The challenge facing the Church lies in interrupting this
cycle of fear so that it can be revealed as a deception. We create such a healthy
interruption by looking at the unhealthy interruption, or gap, which exists
between the way we pray and the way we live our lives. The unhealthy gap, or
interruption, exists in both collective and individual contexts. These two sets
of human interaction – how we relate to God spiritually and practically and the
extent to which we do so as a Church or diocese, as well as in our own personal
prayer lives, belong together, of course. But this is something which we perhaps take
for granted without looking at the nuances and overlaps which exist between
prayer and getting on with life, including that of managing the life of the
Church or diocese. We tend to assume that God is around without actually pausing to connect with him, or maintaining our connection in
the difficulties and conflicts which we face as Church in all areas of our common life.

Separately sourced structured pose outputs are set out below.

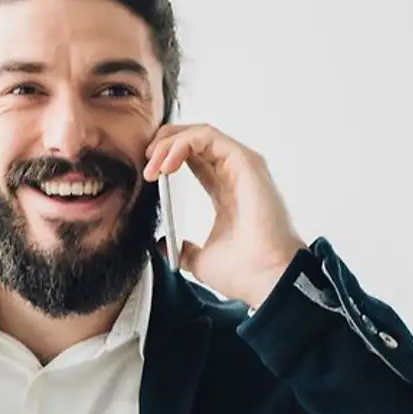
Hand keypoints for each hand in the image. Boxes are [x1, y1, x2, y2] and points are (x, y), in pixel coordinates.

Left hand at [145, 123, 306, 309]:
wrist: (266, 280)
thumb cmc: (245, 272)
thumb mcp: (201, 261)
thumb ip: (184, 250)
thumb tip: (162, 245)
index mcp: (226, 191)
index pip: (193, 158)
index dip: (166, 158)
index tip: (147, 175)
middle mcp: (235, 173)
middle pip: (195, 140)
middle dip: (164, 144)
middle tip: (145, 163)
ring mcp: (242, 166)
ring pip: (200, 133)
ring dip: (170, 143)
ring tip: (152, 164)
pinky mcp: (245, 162)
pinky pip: (208, 136)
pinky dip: (182, 143)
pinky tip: (166, 163)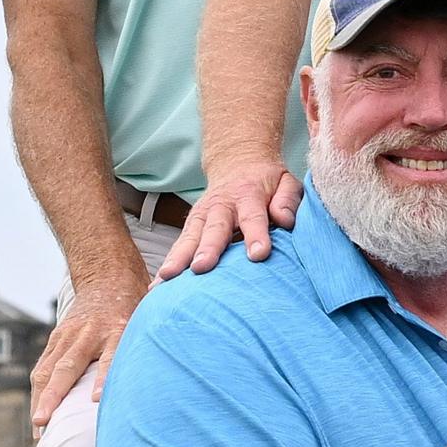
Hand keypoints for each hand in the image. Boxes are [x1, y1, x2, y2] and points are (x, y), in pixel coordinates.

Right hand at [28, 267, 147, 426]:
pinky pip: (43, 366)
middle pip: (67, 367)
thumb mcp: (148, 322)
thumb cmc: (135, 307)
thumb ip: (152, 347)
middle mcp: (88, 334)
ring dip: (41, 400)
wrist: (107, 278)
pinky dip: (39, 392)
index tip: (97, 400)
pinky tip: (38, 417)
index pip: (110, 357)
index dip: (104, 379)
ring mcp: (68, 335)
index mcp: (117, 329)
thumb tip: (171, 383)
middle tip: (43, 423)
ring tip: (38, 430)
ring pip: (47, 370)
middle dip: (54, 396)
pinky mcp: (57, 338)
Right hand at [164, 162, 300, 276]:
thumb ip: (287, 200)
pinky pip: (180, 245)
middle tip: (201, 267)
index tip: (259, 255)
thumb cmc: (267, 181)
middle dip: (208, 248)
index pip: (253, 216)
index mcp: (249, 195)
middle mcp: (221, 205)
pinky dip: (169, 262)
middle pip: (214, 228)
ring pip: (190, 237)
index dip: (256, 235)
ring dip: (178, 257)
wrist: (238, 162)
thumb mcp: (286, 182)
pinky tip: (158, 284)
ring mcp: (202, 215)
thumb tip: (285, 220)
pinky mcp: (191, 225)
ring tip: (167, 278)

Maintaining the connection, or minding the gap between
prayer and life, begins with recognising that we are much in need of love, of
being counted as worthy not only by God, but by each other. If we can recognise
how much we need each other in this way, we will also find that we are all very
much alike, and therefore together.
As someone who has spent much of my life either directly
or indirectly in a theatre environment, I have sensed this kind of commonality
in the way an audience laughs together. This can happen in the context of
preaching too. The preacher and the congregation laugh together at something
which emerges in the sermon as absurd or funny, and in a single moment barriers
fall. We all hear and understand something new together. Prayer that connects
with life often makes itself felt when obstructions to human love are broken
down, even if only momentarily, so that we can laugh, or ‘rejoice’ together in
this way.
In the life of the
Church in Wales, there are a number of fear areas which obstruct the growth of
love and which could disappear if we would only let them. There is the fear
which comes with years of unquestioning adherence to outdated rules and customs,
the latter including the way some clergy dress. These rules and customs alienate
us from one another and put many people off coming to church.

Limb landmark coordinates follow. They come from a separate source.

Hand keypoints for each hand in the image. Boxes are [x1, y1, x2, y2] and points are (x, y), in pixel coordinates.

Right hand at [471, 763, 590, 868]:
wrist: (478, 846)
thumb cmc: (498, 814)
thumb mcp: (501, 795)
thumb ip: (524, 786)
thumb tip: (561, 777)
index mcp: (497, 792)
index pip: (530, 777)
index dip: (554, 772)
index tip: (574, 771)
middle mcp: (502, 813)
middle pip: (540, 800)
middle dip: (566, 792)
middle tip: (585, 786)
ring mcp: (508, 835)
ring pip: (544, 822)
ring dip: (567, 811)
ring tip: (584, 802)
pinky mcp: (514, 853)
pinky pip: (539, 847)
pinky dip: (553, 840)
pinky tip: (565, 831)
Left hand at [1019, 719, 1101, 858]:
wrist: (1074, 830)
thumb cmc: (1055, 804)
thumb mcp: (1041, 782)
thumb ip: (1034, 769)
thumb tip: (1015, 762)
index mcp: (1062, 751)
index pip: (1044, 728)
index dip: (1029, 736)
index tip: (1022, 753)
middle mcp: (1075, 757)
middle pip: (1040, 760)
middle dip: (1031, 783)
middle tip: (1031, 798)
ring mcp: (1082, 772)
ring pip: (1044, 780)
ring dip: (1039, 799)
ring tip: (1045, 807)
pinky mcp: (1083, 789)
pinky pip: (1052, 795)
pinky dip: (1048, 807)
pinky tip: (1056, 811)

There is the fear, especially among clergy (irrespective
of gender), of losing power or prestige. This contributes to a fear of change
and to a preoccupation with status. There is the visceral fear which many
people have of articulate women (and of women in general), and the fear of LGBT
people, both of which continue to haunt the Church and compromise its
credibility in the world. Both of these can be traced to misguided notions of
ritual purity, a partial reading of scripture and, in the case of LGBT people, to
lingering but unquestioned social taboos. Taken together, all of these fears
have directly contributed to what has come to be known as decline.
All of this suggests that bridging the gap between prayer
and life requires that we create new openings for the love of God to flow into
our life together. This work begins with every person being prepared to be vulnerable before
God with regard to their own particular fears. Only then will it be possible
for us to encounter him together as his Church.